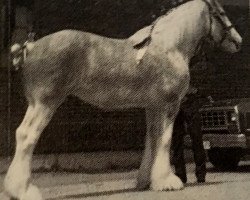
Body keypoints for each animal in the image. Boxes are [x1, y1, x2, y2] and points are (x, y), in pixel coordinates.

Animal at [4, 0, 242, 199]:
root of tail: (30, 47)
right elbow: (164, 140)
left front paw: (147, 181)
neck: (169, 47)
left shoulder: (152, 107)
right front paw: (168, 181)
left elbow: (152, 139)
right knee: (26, 136)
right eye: (221, 13)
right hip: (45, 103)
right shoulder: (169, 105)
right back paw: (22, 190)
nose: (238, 41)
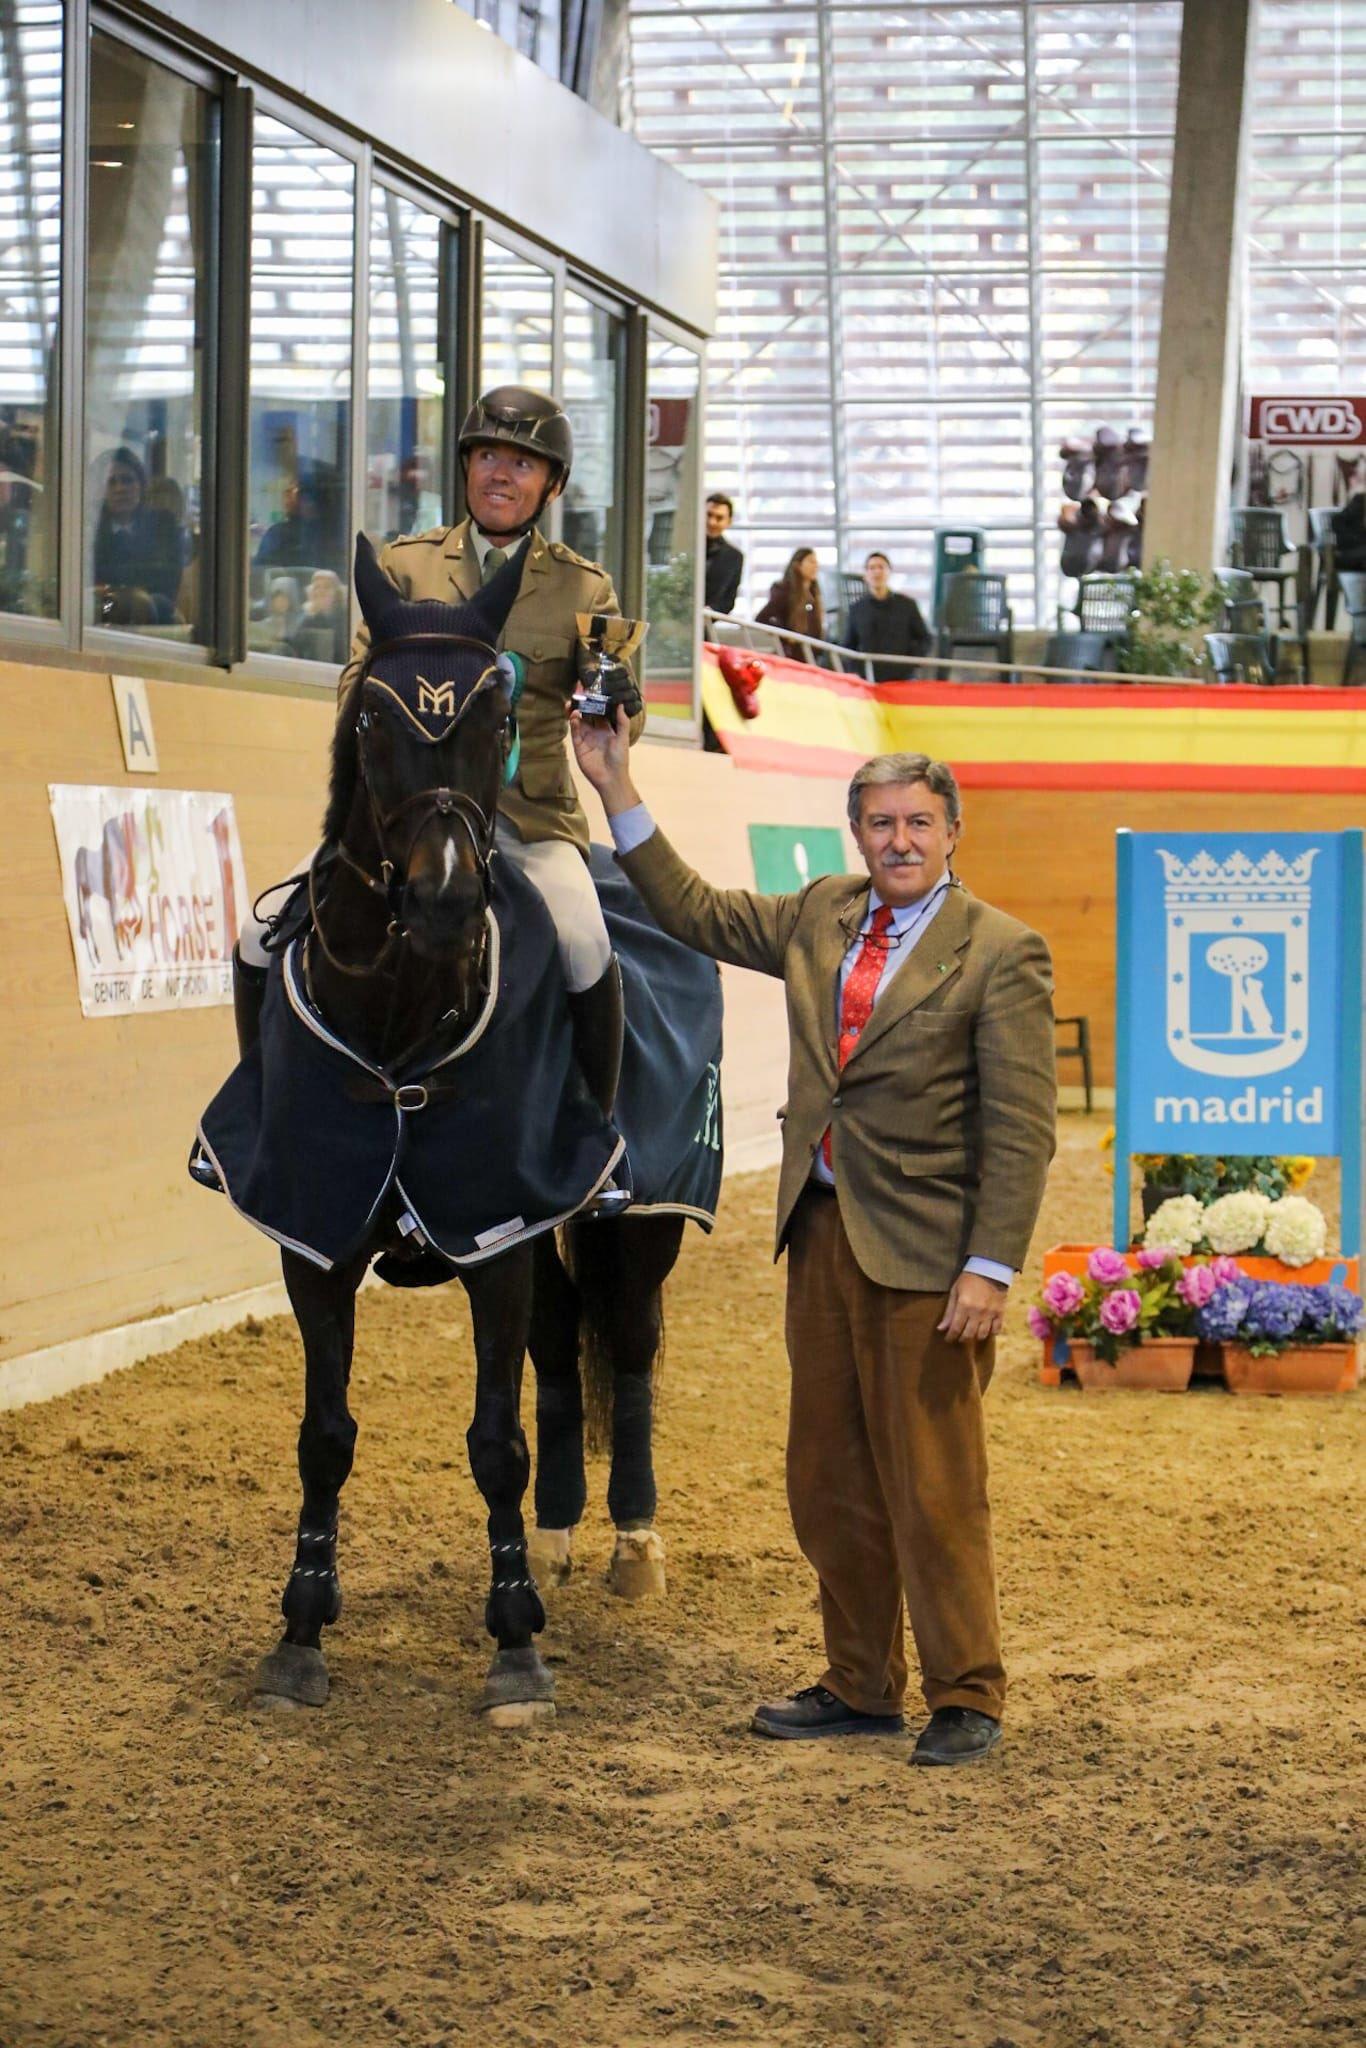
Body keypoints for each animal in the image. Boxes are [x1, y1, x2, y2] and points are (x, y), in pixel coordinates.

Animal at [222, 536, 696, 1720]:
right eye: (372, 720)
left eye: (496, 714)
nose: (441, 901)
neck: (400, 1008)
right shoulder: (320, 1232)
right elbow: (325, 1436)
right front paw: (300, 1627)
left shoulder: (498, 1229)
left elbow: (494, 1442)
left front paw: (515, 1644)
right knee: (561, 1349)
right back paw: (563, 1537)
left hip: (633, 1219)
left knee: (628, 1349)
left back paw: (630, 1542)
+ + +
_Task directions_: Only the lines that hold the word "shoulder" are wanted; each should be pulled from the records.

_Output_:
left shoulder: (152, 107)
right shoulder: (169, 105)
right shoulder: (320, 1232)
left shoulder: (498, 1229)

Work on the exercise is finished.